Congress must OK e-gov costs

Change in funding method limits initiatives for now

Agencies must secure congressional approval before implementing e-government initiatives under a new measure passed as part of an appropriations bill. Experts say the development could further hinder the near-term expansion of e-government initiatives but lead to long-term improvements.

The provision was part of the Transportation, Treasury, Housing and Urban Development, the Judiciary, the District of Columbia, and Independent Agencies Appropriations Act of 2006, which President Bush signed Nov. 30, 2005.

The e-Rulemaking initiative is one of the e-government efforts that the rule will affect. Already facing funding shortfalls, the leaders of the e-Rulemaking program management office are working with the Office of Management and Budget to determine how to handle the new restrictions.

At the current rate, the e-Rulemaking initiative will exhaust its funds by mid-February, states a letter circulated by the initiative's executive committee dated Dec. 19, 2005. The letter outlines the new requirements.

According to the letter, the remaining funds will help maintain, a Web site that provides information on all federal regulations. The letter was written by the executive committee's co-chairs, Kimberly Nelson, former chief information officer at the Environmental Protection Agency, and Donald Arbuckle, deputy administrator of OMB's Office of Information and Regulatory Affairs. The letter was posted on the Web site of OMB Watch, a watchdog group.

Karen Evans, OMB's administrator for e-government and information technology, is working with Arbuckle and Linda Travers, EPA's acting CIO, on the new restrictions.

According to the appropriations bill, an agency must submit a report to the congressional appropriations committees via OMB. Agencies will not receive funds until 15 days after the committees give their approval.

"We have no problem notifying Congress and sharing information with the Hill," said OMB spokesman Alex Conant. Although the law states specific requirements, Conant said, agencies are figuring out the details of what Congress wants to see in funding proposals.

The approval requirement will vary for different initiatives, he said, adding that the law impacts all aspects of e-government.

The new mandate "is not a death knell," said Mark Forman, a partner at KPMG's Federal Civilian Preferred Providers Services organization and former OMB administrator for e-government and IT. He added that Congress is pressuring agencies to devise a better approach. "I think this is actually a good sign. This is what e-gov is all about," he said.

Similar congressional mandates have set greater controls on specific agencies and how they fund initiatives. The new law affects agencies governmentwide.

Alan Balutis, president and chief executive officer of government strategies at Input, said the mandate could be helpful. "It gives the administration an opportunity to lay out a business argument at a single place before Congress on what the return will be," Balutis said.

E-government initiatives offer a wide range of benefits for agencies. OMB's approach to funding initiatives has been to gather money from agencies rather than seek congressional appropriations. However, agencies that don't contribute still benefit from the initiatives. Some experts say the new structure offers a balance.

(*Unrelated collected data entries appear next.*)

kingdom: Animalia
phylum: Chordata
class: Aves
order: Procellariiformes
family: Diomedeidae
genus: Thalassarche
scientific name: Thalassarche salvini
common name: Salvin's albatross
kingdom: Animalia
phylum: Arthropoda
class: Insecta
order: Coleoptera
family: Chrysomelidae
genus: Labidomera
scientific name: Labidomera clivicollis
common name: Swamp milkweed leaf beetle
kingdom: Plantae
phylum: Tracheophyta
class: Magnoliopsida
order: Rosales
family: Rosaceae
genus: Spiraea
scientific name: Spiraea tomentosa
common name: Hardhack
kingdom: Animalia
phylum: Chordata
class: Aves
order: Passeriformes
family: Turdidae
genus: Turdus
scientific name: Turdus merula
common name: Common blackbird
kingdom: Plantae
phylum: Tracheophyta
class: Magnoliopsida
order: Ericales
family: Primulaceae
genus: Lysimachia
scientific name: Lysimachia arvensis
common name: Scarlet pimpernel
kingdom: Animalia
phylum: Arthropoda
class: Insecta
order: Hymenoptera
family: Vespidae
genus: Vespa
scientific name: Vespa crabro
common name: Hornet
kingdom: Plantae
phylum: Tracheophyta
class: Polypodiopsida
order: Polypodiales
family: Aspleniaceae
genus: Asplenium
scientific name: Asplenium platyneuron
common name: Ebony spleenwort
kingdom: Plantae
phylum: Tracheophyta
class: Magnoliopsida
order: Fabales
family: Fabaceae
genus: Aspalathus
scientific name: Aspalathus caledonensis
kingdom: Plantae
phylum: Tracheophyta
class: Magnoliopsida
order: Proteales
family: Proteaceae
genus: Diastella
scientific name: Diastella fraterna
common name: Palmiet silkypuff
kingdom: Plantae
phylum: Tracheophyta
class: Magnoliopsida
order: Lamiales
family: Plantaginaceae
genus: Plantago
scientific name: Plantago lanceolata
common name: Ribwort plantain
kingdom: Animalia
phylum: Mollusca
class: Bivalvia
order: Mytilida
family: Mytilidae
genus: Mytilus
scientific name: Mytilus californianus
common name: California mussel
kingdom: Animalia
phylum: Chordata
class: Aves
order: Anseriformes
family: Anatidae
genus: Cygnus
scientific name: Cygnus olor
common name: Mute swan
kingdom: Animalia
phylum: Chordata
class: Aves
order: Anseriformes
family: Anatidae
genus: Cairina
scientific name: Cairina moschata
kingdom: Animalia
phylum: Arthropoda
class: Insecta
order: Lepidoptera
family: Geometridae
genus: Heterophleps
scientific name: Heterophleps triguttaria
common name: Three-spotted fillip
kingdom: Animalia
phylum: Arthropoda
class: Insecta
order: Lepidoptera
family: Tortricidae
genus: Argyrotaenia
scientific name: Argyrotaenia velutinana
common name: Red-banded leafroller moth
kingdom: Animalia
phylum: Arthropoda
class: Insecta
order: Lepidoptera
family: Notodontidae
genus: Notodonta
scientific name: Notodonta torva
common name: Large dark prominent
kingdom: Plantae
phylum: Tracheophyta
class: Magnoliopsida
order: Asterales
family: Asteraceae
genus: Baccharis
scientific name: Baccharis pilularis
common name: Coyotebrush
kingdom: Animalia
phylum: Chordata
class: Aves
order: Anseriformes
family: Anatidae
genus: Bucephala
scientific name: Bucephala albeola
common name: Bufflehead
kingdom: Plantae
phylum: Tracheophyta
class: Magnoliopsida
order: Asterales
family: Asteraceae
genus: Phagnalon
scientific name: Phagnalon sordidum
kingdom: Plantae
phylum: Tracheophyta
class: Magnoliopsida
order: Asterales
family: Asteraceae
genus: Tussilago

"If the [appropriations bill's] language was written not so much to de-fund e-Rulemaking but instead to target OMB's unorthodox approach to funding the project, the ball is back in the administration's court to approach the funding issue the right way," said Robert Shull, OMB Watch's regulatory policy director.

"I'm going to go with optimism and believe this is just a hiccup, not a complete breakdown," he said.

Because of the funding shortfall, the e-Rulemaking executive committee will suspend all further agency implementation and development activities beginning the second quarter of fiscal 2006, the committee's letter states. The program management office will continue to develop the initiatives as funding allows.

Judi Hasson contributed to this report.

What Congress needs to hear

The Transportation, Treasury, Housing and Urban Development, the Judiciary, the District of Columbia, and Independent Agencies Appropriations Act of 2006 requires that agencies report e-government funding requests to the House and Senate appropriations committees via the Office of Management and Budget.

The reports must include:

  • The funding amount.

  • The proposed use of the funds.

  • The proposal's relevance to agencies that contribute funds.

  • A description of activities receiving funds that agencies will not implement or only partially implement after transferring funding to an e-government initiative.